Mon besoin en fonds de roulement correspond habituellement à 2,5 ou 3 mois de dépenses. Cette année, cela ne suffira pas. » Un éleveur du Calvados
La réponse de l’expertstrong
Les hausses simultanées des prix des intrants (aliments, engrais, carburant, électricité), du lait et de la viande bousculent les repères habituels de besoin en trésorerie. Jusqu’à maintenant, les rentrées d’argent plus importantes pouvaient donner l’illusion que la trésorerie disponible suivait bon an mal an. Mais bon nombre d’éleveurs sont en fin de contrat d’aliments et doivent se couvrir à des prix beaucoup plus élevés. De leur côté, les fournisseurs d’engrais ne peuvent assurer cette année des tarifs plus faibles en morte-saison, les cours des engrais étant volatiles. Quant au carburant, son prix augmente depuis décembre 2021. Dans ce contexte, encore plus que les années précédentes, il est indispensable d’anticiper le financement des trois cycles de production qui rythment une exploitation laitière, surtout si elle est en phase de développement ou a déjà une trésorerie fragile. Le premier touche les semis de maïs et les ensilages d’herbe en avril et mai qui, pour 50 ha, mobilisent de l’ordre de 20 000 €. Le deuxième renvoie aux charges mensuelles de l’activité laitière. Le dernier cycle concerne l’élevage des génisses qui sont improductives durant deux ans, voire plus.

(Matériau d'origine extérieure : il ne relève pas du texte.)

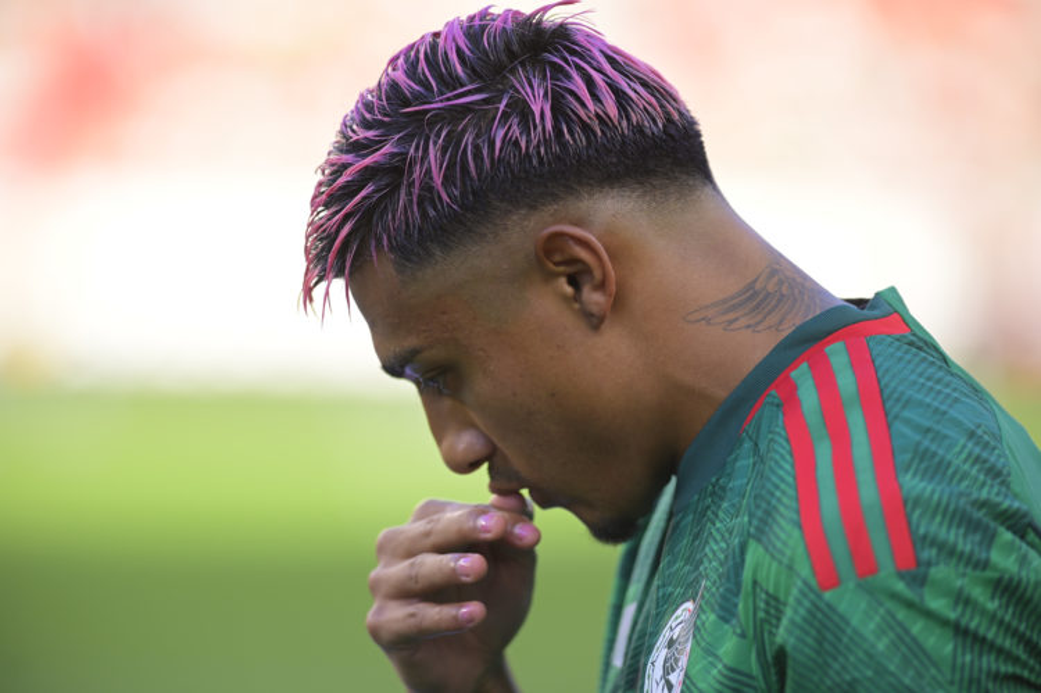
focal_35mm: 300
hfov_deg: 6.9
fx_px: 8669
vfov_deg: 4.6
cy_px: 346
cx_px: 520
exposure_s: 1/640
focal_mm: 300
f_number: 2.8
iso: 250
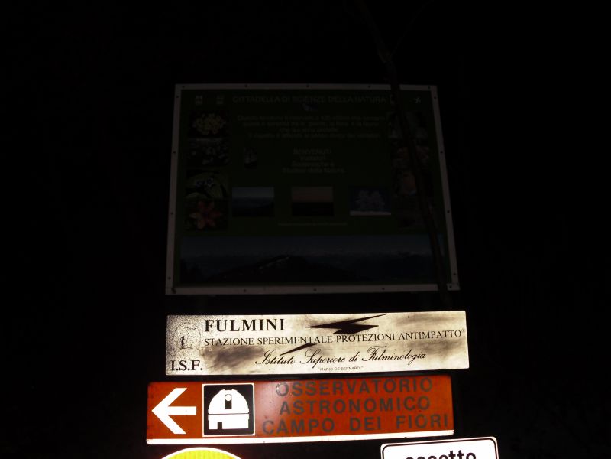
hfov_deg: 51.4
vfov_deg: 39.7
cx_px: 306
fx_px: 635
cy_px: 230
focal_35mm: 36
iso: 200
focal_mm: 6.3
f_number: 3.1
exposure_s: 1/60
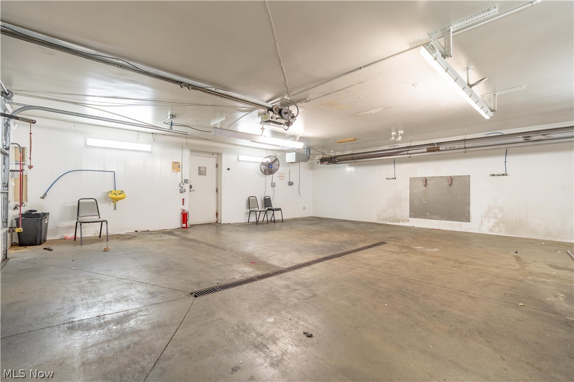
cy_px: 191
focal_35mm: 16
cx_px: 287
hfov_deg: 96.7
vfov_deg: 73.7
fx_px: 255
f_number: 3.5
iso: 400
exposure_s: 1/50
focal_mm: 16
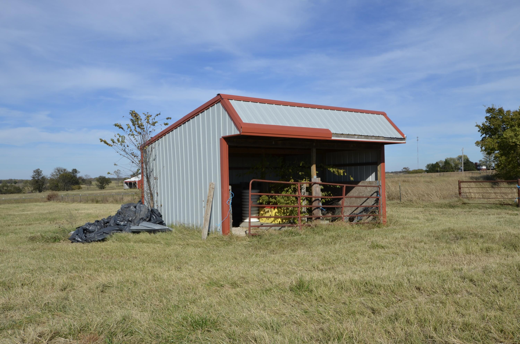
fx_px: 411
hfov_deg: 64.7
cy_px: 172
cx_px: 260
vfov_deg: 45.5
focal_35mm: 28
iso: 100
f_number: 9
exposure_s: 1/320
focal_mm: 19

L’équivalent de 0,8 à 1,5 mois supplémentaire de dépenses
En temps normal, avec des rentrées d’argent régulières, les exploitations laitières ont un besoin en fonds de roulement (BFR (1)) de 2,5 à 3 mois de dépenses. Dit autrement, 2,5 à 3 mois d’avance sont nécessaires pour financer leurs cycles de production. Cette moyenne augmente logiquement avec les prix exponentiels des intrants. Selon la simulation de CERFrance Normandie Ouest, pour une ferme du Calvados de 607 700 litres et 118 ha, dont 24 ha de cultures de vente, près de 17 200 € et + 0,8 mois de trésorerie sont nécessaires pour absorber + 20 % de prix des intrants (voir l’infographie). Avec + 40 % de prix des intrants, il faut 34 320 € et 1,5 mois de BFR de plus. Connaître le BFR de chaque cycle de production et prendre en compte le surplus de chiffre d’affaires lié aux hausses des prix du lait et de la viande faciliteront la décision sur les prochains achats d’aliments ou d’engrais et aideront à définir le financement à mobiliser.
Comment trouver la trésorerie en plus ?
Si vous avez pris la précaution de constituer une épargne ces dernières années, la conjoncture vous donne raison. Mobiliser cette épargne permettra de supporter le surcoût ou de négocier un surcroît d’emprunt court terme auprès de votre banquier.
Si votre trésorerie vous permet habituellement d’autofinancer vos achats sans utiliser la ligne de crédit accordée par votre banque, c’est le bon moment pour le faire.
Si vous utilisez déjà toutes vos lignes de crédit et que vous n’avez pas d’épargne de précaution, n’hésitez pas à prendre les devants et à solliciter votre banquier pour un rendez-vous. Cela le rassurera sur votre capacité à gérer cette situation exceptionnelle, plus encore, si vous lui présentez les adaptations envisagées ou décidées pour passer le cap.
Aides. Il ne faut pas non plus hésiter à déposer une demande pour bénéficier du dispositif « alimentation animale » du plan de résilience actuellement en vigueur.A minima, une aide forfaitaire de 1 000 € sera accordée si la part des charges d’alimentation animale, dans le total des charges de l’exploitation, est comprise entre 10 % et 30 %.
Adaptations : un mix de microsolutions
La première règle est de conserver le système de production mis en place ces dernières années. Le changer dans l’urgence serait coûteux. En revanche, améliorer sa résilience aux aléas, y compris climatiques, sera source d’économies. Cette crise est une opportunité pour repenser sa stratégie technico-économique vers plus d’autonomie. Par exemple, faire davantage pâturer ses génisses et augmenter celui des vaches par plus de prairies ou de couverts végétaux économisera fourrages et concentrés. Autre piste : une meilleure valorisation du lisier réduira l’achat d’engrais minéraux. Cela pourra aller jusqu’à repenser son équipement d’épandage pour limiter la volatilisation de l’azote. Les élevages laitiers ont la chance de disposer d’unités d’azote à pas cher. L’échange paille-fumier est une alternative supplémentaire à étudier de près. Il n’y a pas de solutions miracle mais un mix de microsolutions à envisager.
(1) Le besoin en fonds de roulement se calcule à partir du passif du bilan : stocks + créances - dettes fournisseurs, sociales et fiscales.